The head of the office just happened to be my good friend Trebor's mom, and they lived just two houses down the street. She always seemed to like me, as far as friends of her son went, but now I wasn't just showing up to hang out with Trebor and talk about all the great things we'd get for our cars in that month's Hemming's Motor News like louvers for our rear windows and roll bars and CRAGAR MAGS — the ultimate in wheels. Now I was Trebor's mom's employee.

She wasn't my direct boss. That was someone whose name I've completely forgotten, but she was a woman, probably in her mid-20s. I didn't really get along with her. It was a pretty agonistic relationship. I don't know if it was because she was a woman, or because there was just something about us that just didn't mesh, or because I was a dick, or some combination of the three. Either way, neither she, nor the other younger employees didn't like me. But there was one woman who absolutely loved me.

Again, I can't remember her name, but she must have been in her late 40s at the youngest. Maybe I reminded her of her son (god forbid). On my second day at the job, she said she had a gift for me, and presented me with a shoebox filled with cupcakes. Now I have no idea what I did to make such an impression on this woman for her to go through the trouble of baking me cupcakes, but there they were, six vanilla-frosted chocolate cupcakes, and all that goodness was just for moi. Or was it goodness?

Maybe this woman was crazy, I thought to myself. Maybe they were poison cupcakes. Maybe I take a bite and the next thing I know I'm the newest resident at Cedar Park Cemetery in Paramus.
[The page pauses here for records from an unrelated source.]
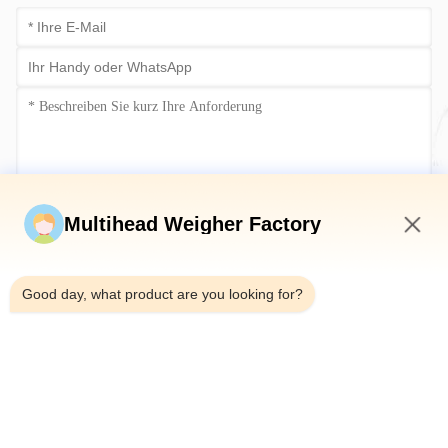
Jetzt einreichen
Multihead Weigher Factory
3:22 PM
Good day, what product are you looking for?
Tel.：0086-18923335619
E-Mail：sales@toupack.com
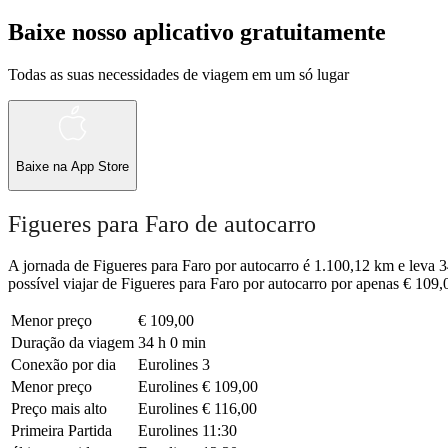
Baixe nosso aplicativo gratuitamente
Todas as suas necessidades de viagem em um só lugar
Baixe na
App Store
Figueres para Faro de autocarro
A jornada de Figueres para Faro por autocarro é 1.100,12 km e leva 3
possível viajar de Figueres para Faro por autocarro por apenas € 109
Menor preço
€ 109,00
Duração da viagem
34 h 0 min
Conexão por dia
Eurolines
3
Menor preço
Eurolines
€ 109,00
Preço mais alto
Eurolines
€ 116,00
Primeira Partida
Eurolines
11:30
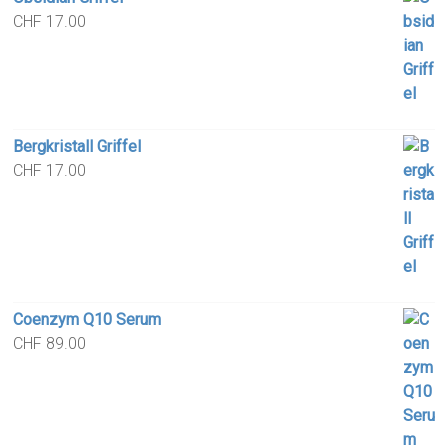
CHF
17.00
Bergkristall Griffel
CHF
17.00
Coenzym Q10 Serum
CHF
89.00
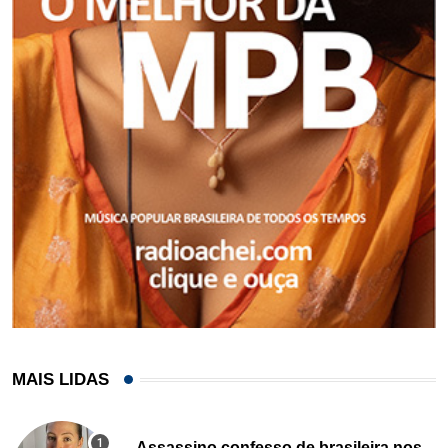
MAIS LIDAS
Assassino confesso de brasileira nos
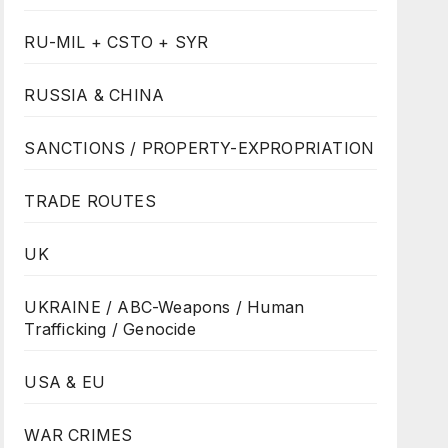
RU-MIL + CSTO + SYR
RUSSIA & CHINA
SANCTIONS / PROPERTY-EXPROPRIATION
TRADE ROUTES
UK
UKRAINE / ABC-Weapons / Human
Trafficking / Genocide
USA & EU
WAR CRIMES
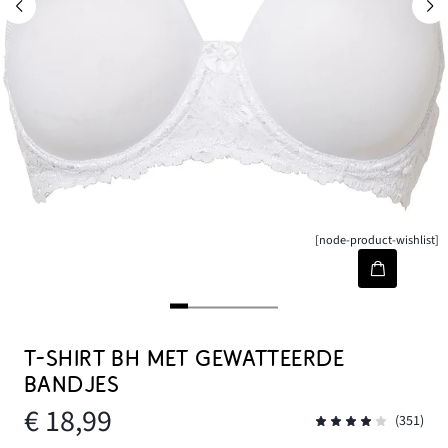
[node-product-wishlist]
T-SHIRT BH MET GEWATTEERDE
BANDJES
€ 18,99
(351)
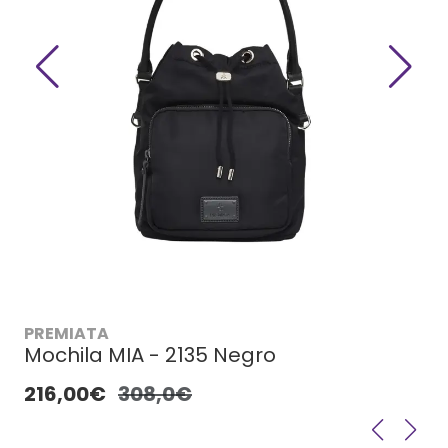
PREMIATA
Mochila MIA - 2135 Negro
216,00€
308,0€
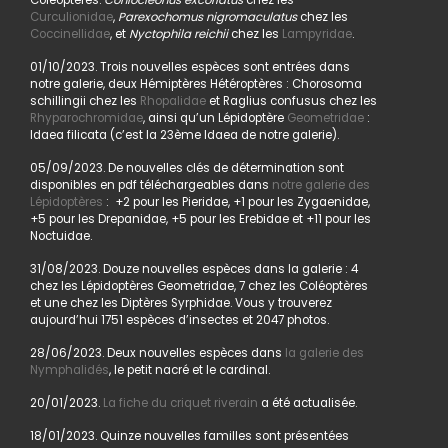
Coléoptères.
Coniocleonus excoriatus
chez les
Curculionidae
,
Parexochomus nigromaculatus
chez les
Coccinellidae
, et
Nyctophila reichii
chez les
Lampyridae
.
01/10/2023. Trois nouvelles espèces sont entrées dans
notre galerie, deux Hémiptères Hétéroptères : Chorosoma
schillingii chez les
Rhopalidae
et Raglius confusus chez les
Rhyparochromidae
, ainsi qu’un Lépidoptère
Geometridae
:
Idaea filicata (c’est la 23ème Idaea de notre galerie).
05/09/2023. De nouvelles clés de détermination sont
disponibles en pdf téléchargeables dans
notre galerie des
Lépidoptères
: +2 pour les Pieridae, +1 pour les Zygaenidae,
+5 pour les Drepanidae, +5 pour les Erebidae et +11 pour les
Noctuidae.
31/08/2023. Douze nouvelles espèces dans la galerie : 4
chez les Lépidoptères Geometridae, 7 chez les Coléoptères
et une chez les Diptères Syrphidae. Vous y trouverez
aujourd’hui 1751 espèces d’insectes et 2047 photos.
28/06/2023. Deux nouvelles espèces dans
la galerie des
Nymphalidés
, le petit nacré et le cardinal.
20/01/2023.
La fiche du criquet riverain
a été actualisée.
18/01/2023. Quinze nouvelles familles sont présentées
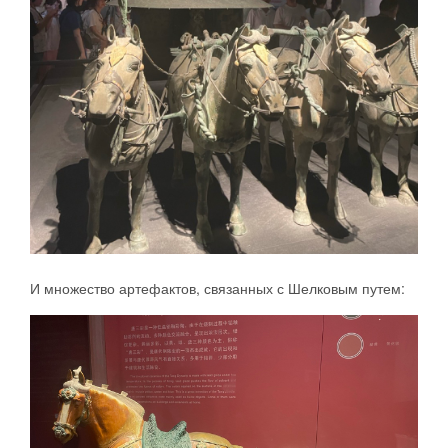
И множество артефактов, связанных с Шелковым путем:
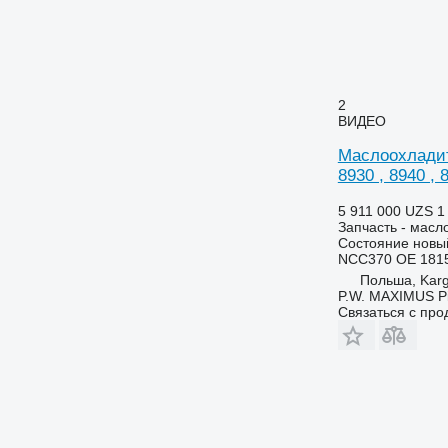
2264
6480
2520
6485
2650
6490
2850
6495
2
3040
6499
ВИДЕО
3045 R
6713
Маслоохладите
3050
6715
8930 , 8940 , 
3130
6716
5 911 000 UZS
1
3140
7274
Запчасть - масл
3200
7278
Состояние
новы
NCC370 OE 181
3320
7465
Польша, Kar
3340
7475
P.W. MAXIMUS P
3350
7480
Связаться с пр
3400
7495
3415
7616
3420
7618
3640
7620
3650
7716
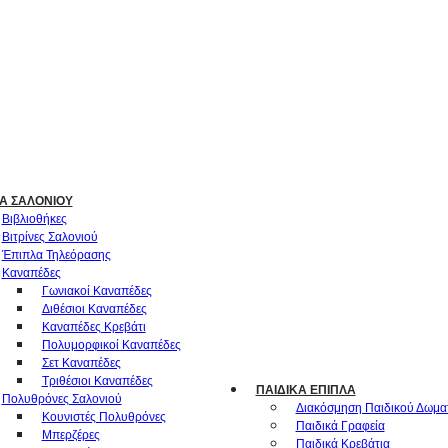
Α ΣΑΛΟΝΙΟΎ
Βιβλιοθήκες
Βιτρίνες Σαλονιού
Έπιπλα Τηλεόρασης
Καναπέδες
Γωνιακοί Καναπέδες
Διθέσιοι Καναπέδες
Καναπέδες Κρεβάτι
Πολυμορφικοί Καναπέδες
Σετ Καναπέδες
Τριθέσιοι Καναπέδες
ΠΑΙΔΙΚΆ ΈΠΙΠΛΑ
Πολυθρόνες Σαλονιού
Διακόσμηση Παιδικού Δωμα
Κουνιστές Πολυθρόνες
Παιδικά Γραφεία
Μπερζέρες
Παιδικά Κρεβάτια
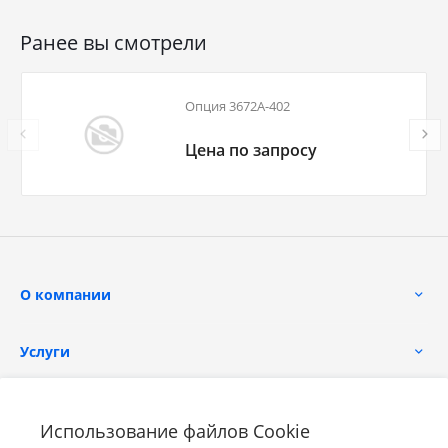
Ранее вы смотрели
Опция 3672A-402
Цена по запросу
О компании
Услуги
Помощь
Использование файлов Cookie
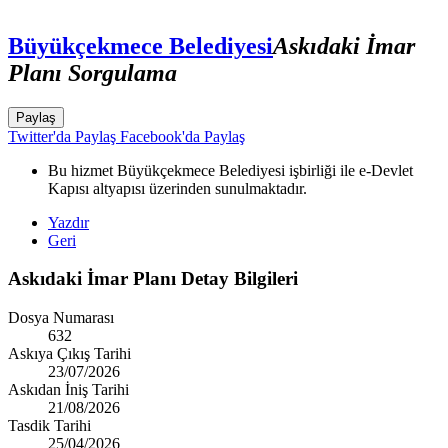
Büyükçekmece Belediyesi
Askıdaki İmar
Planı Sorgulama
Paylaş
Twitter'da Paylaş
Facebook'da Paylaş
Bu hizmet Büyükçekmece Belediyesi işbirliği ile e-Devlet
Kapısı altyapısı üzerinden sunulmaktadır.
Yazdır
Geri
Askıdaki İmar Planı Detay Bilgileri
Dosya Numarası
632
Askıya Çıkış Tarihi
23/07/2026
Askıdan İniş Tarihi
21/08/2026
Tasdik Tarihi
25/04/2026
I smiled politely and said I'd have one later.

After work that day I drove to my old job, which was an auto parts store. As I walked in I saw my favorite former co-worker. And by favorite, I mean the one I couldn't stand. She was a counterperson and much like my immediate boss at the Census Bureau, we never quite got along (I think I see a pattern here). Since I was a driver, my contact with her was somewhat limited. But it was still enough so we could rankle each other quite thoroughly. I hadn't been in there after I quit a few months earlier, so it was all somewhat feigned pleasantries as we said hello. "What have you got there?" she asked me, motioning to the shoebox cradled in my arm.

I opened it on the counter and said, "A coworker baked them. Have one." She dutifully picked out a cupcake and put it to her lips, while I took one also and did the same.

Why did I eat the cupcake, knowing it might have been poisoned? Well, I'm too much of a sucker for baked goods. Besides, if the coroner was going to write on my chart, "Death by Cupcake," I was going to make damn well sure that he'd have to write it just once more.

I lasted all of three weeks at the Census Bureau before Trebor's mom called me into her office and said, "You're fired." I said thanks, and let her know I'd be by later on that night. The new Hemming's had just come in, and Trebor and I had a lot of daydreaming to do.